No obstante, cuando el chico nuevo ha entrado por la puerta, he tenido muchas ganas de cogerte, angustiada. No lo he hecho porque sé que Javier se habría enfadado, así que empecé a jugar con el bolígrafo. Aunque, claro, el bolígrafo no eres tú. Un bolígrafo no me entiende, pero tú lo sabes todo de mí.

No deberíamos acercarnos a él, ¿sabes? Al nuevo, quiero decir. Creo que no es buena persona. Me recuerda a papá. Cuando llegó tenía su expresión de enfado y cerraba los puños como él. Deberíamos alejarnos, Arlenne. ¿Y si corremos lejos? Aunque tú hace mucho que no corres…

Da igual, vayámonos de aquí. En la habitación estaremos a salvo. Allí nunca pasa nada. Pero salir de la habitación…, salir de la habitación es peligroso. Siempre es peligroso.

Vamos a la habitación. A jugar. No pasa nada.

Me levanto. Javier está ante mí cuando lo hago y me encojo, estrechándote con fuerza.

—Mei —me llama con tranquilidad—. Arlenne debería quedarse en tu cuarto, ya lo hemos hablado muchas veces.

Me da igual. Nunca te dejaré atrás, Arlenne. Tú nunca me has dejado atrás.

—A Arlenne le gustan tus clases, Javier —susurro. Es cierto, ¿verdad, Arlenne?—. Siempre quiere aprender, y por eso tiene que venir conmigo.

Sé que Javier protestará. Por alguna razón no le caes bien, pero no me importa. Somos las mejores amigas, después de todo. Y ahora me necesitas para ir de un lado a otro, porque ya no caminas. Antes podías hacerlo; incluso podías volar. Pero ahora te tengo que cargar en brazos porque dejaste de hacerlo.

Estoy preparándome para que me repita una vez más que eres una muñeca y que los juguetes se quedan en el cuarto. No entiende nada. No eres una muñeca. Claro que no. Eres mi amiga de toda la vida. Y las amigas de toda la vida van juntas a todas partes.

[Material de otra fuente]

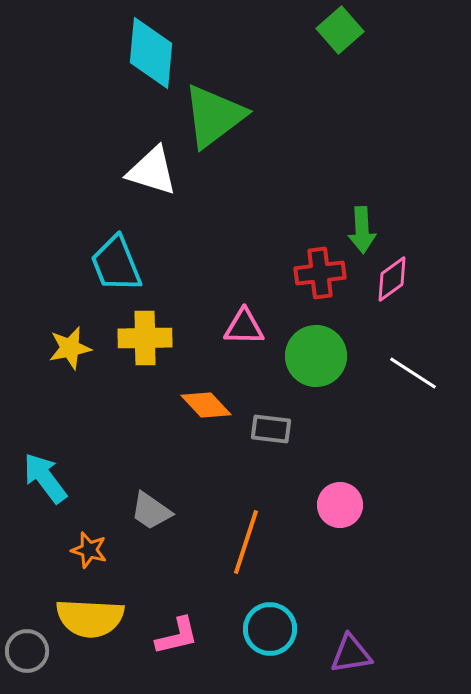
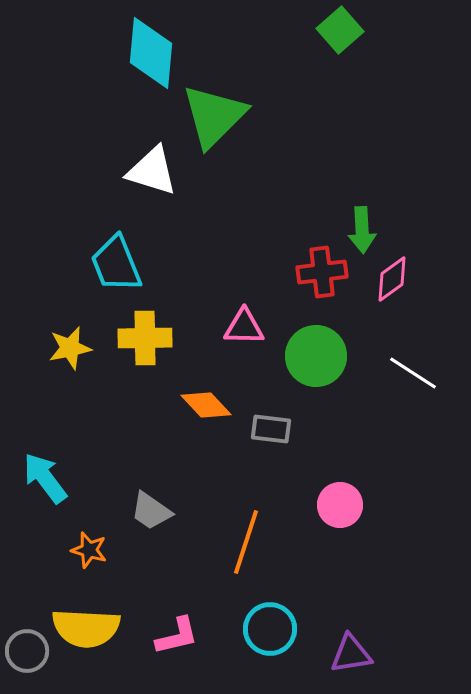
green triangle: rotated 8 degrees counterclockwise
red cross: moved 2 px right, 1 px up
yellow semicircle: moved 4 px left, 10 px down
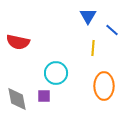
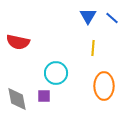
blue line: moved 12 px up
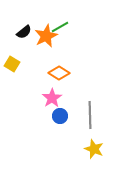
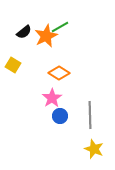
yellow square: moved 1 px right, 1 px down
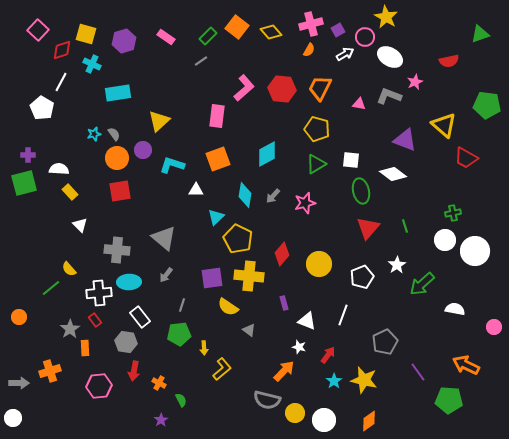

Sin embargo, no pasa, porque el chico del que nos tenemos que alejar reacciona entonces. Parpadea varias veces y sé que está escapando del poder de Alejandra.

—¿Qué coño…? —pregunta con voz pastosa.

Levanta la mirada desde su asiento. Javier lo ve y, cuando lo observa, la expresión del chico pasa de la confusión a una máscara de desprecio. Me encojo sobre mí misma, abrazándote. No, no es bueno. Tenemos que marcharnos, Arlenne. Este chico da miedo.

Con rabia, da un golpe en la mesa con el pie y comienza a gritar, y en ese instante yo echo a correr.

En nuestro cuarto estaremos a salvo.

lily

Yeray

—¿Qué coño os pasa con el control mental? ¡Estoy seguro de que esa mierda es ilegal!

Es lo primero que se me ocurre decir en cuanto soy consciente de dónde estoy y de lo que ha pasado en la hora anterior. Todo forma parte de una niebla extraña e inquietante, como tener recuerdos que no te pertenecen o que no reconoces, la misma sensación que queda tras un sueño. O una pesadilla, más bien, teniendo en cuenta que sé que una psicóloga con poderes ha sido la culpable.